EXERCISE
Among the entries, find each line that includes the string "state" and list it.

MATERIAL FOR THIS TASK
#####

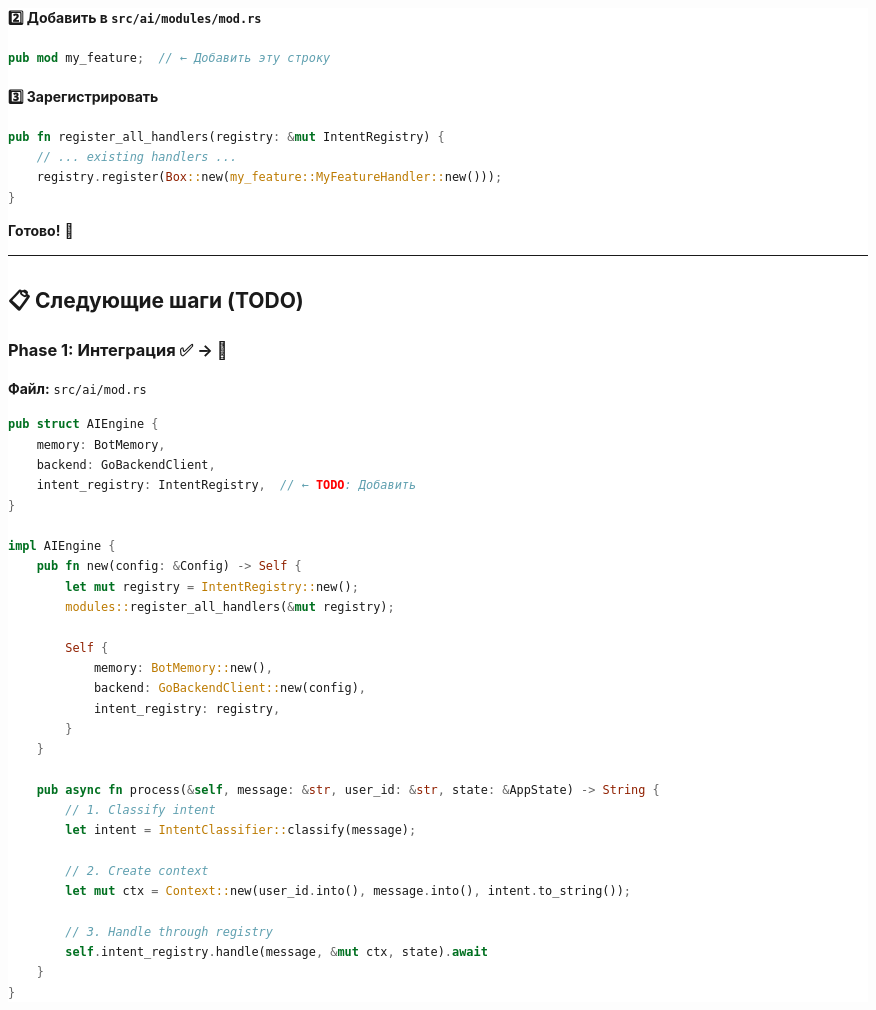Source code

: #### 2️⃣ Добавить в `src/ai/modules/mod.rs`

```rust
pub mod my_feature;  // ← Добавить эту строку
```

#### 3️⃣ Зарегистрировать

```rust
pub fn register_all_handlers(registry: &mut IntentRegistry) {
    // ... existing handlers ...
    registry.register(Box::new(my_feature::MyFeatureHandler::new()));
}
```

**Готово!** 🎉

---

## 📋 Следующие шаги (TODO)

### Phase 1: Интеграция ✅ → 🔲

**Файл:** `src/ai/mod.rs`

```rust
pub struct AIEngine {
    memory: BotMemory,
    backend: GoBackendClient,
    intent_registry: IntentRegistry,  // ← TODO: Добавить
}

impl AIEngine {
    pub fn new(config: &Config) -> Self {
        let mut registry = IntentRegistry::new();
        modules::register_all_handlers(&mut registry);
        
        Self {
            memory: BotMemory::new(),
            backend: GoBackendClient::new(config),
            intent_registry: registry,
        }
    }

    pub async fn process(&self, message: &str, user_id: &str, state: &AppState) -> String {
        // 1. Classify intent
        let intent = IntentClassifier::classify(message);
        
        // 2. Create context
        let mut ctx = Context::new(user_id.into(), message.into(), intent.to_string());
        
        // 3. Handle through registry
        self.intent_registry.handle(message, &mut ctx, state).await
    }
}
```
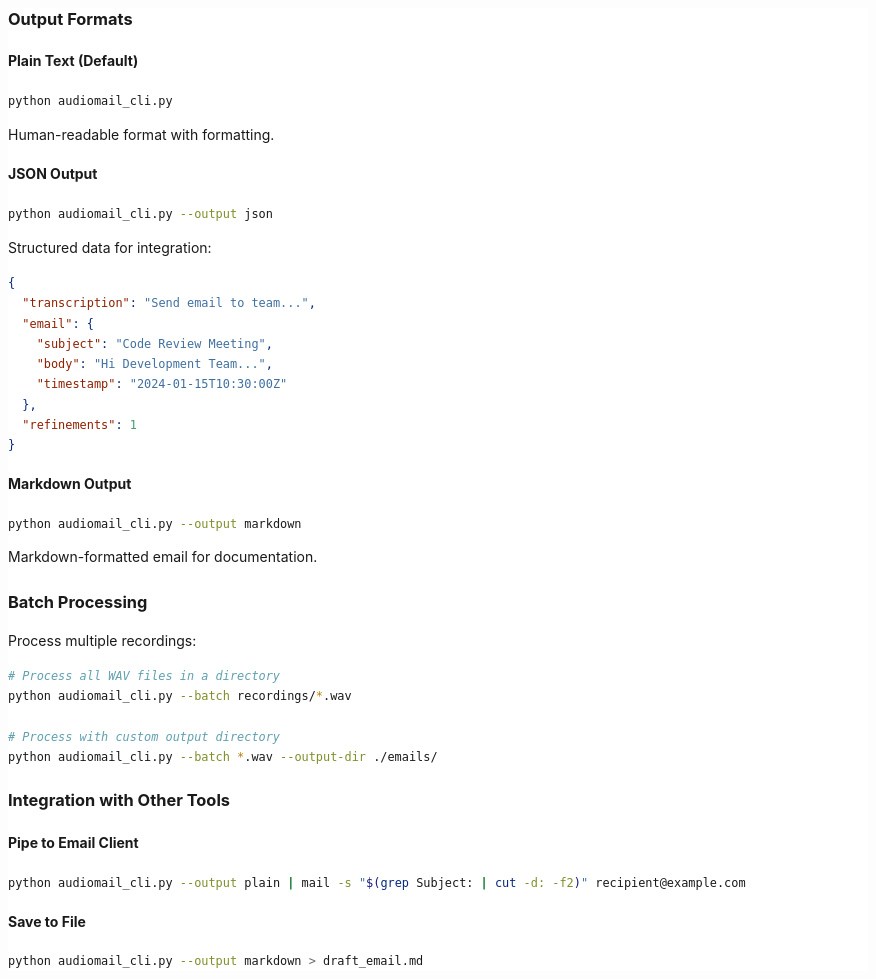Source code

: ### Output Formats

#### Plain Text (Default)
```bash
python audiomail_cli.py
```
Human-readable format with formatting.

#### JSON Output
```bash
python audiomail_cli.py --output json
```
Structured data for integration:
```json
{
  "transcription": "Send email to team...",
  "email": {
    "subject": "Code Review Meeting",
    "body": "Hi Development Team...",
    "timestamp": "2024-01-15T10:30:00Z"
  },
  "refinements": 1
}
```

#### Markdown Output
```bash
python audiomail_cli.py --output markdown
```
Markdown-formatted email for documentation.

### Batch Processing

Process multiple recordings:

```bash
# Process all WAV files in a directory
python audiomail_cli.py --batch recordings/*.wav

# Process with custom output directory
python audiomail_cli.py --batch *.wav --output-dir ./emails/
```

### Integration with Other Tools

#### Pipe to Email Client
```bash
python audiomail_cli.py --output plain | mail -s "$(grep Subject: | cut -d: -f2)" recipient@example.com
```

#### Save to File
```bash
python audiomail_cli.py --output markdown > draft_email.md
```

#####

RESULT BELOW
    pub async fn process(&self, message: &str, user_id: &str, state: &AppState) -> String {
        self.intent_registry.handle(message, &mut ctx, state).await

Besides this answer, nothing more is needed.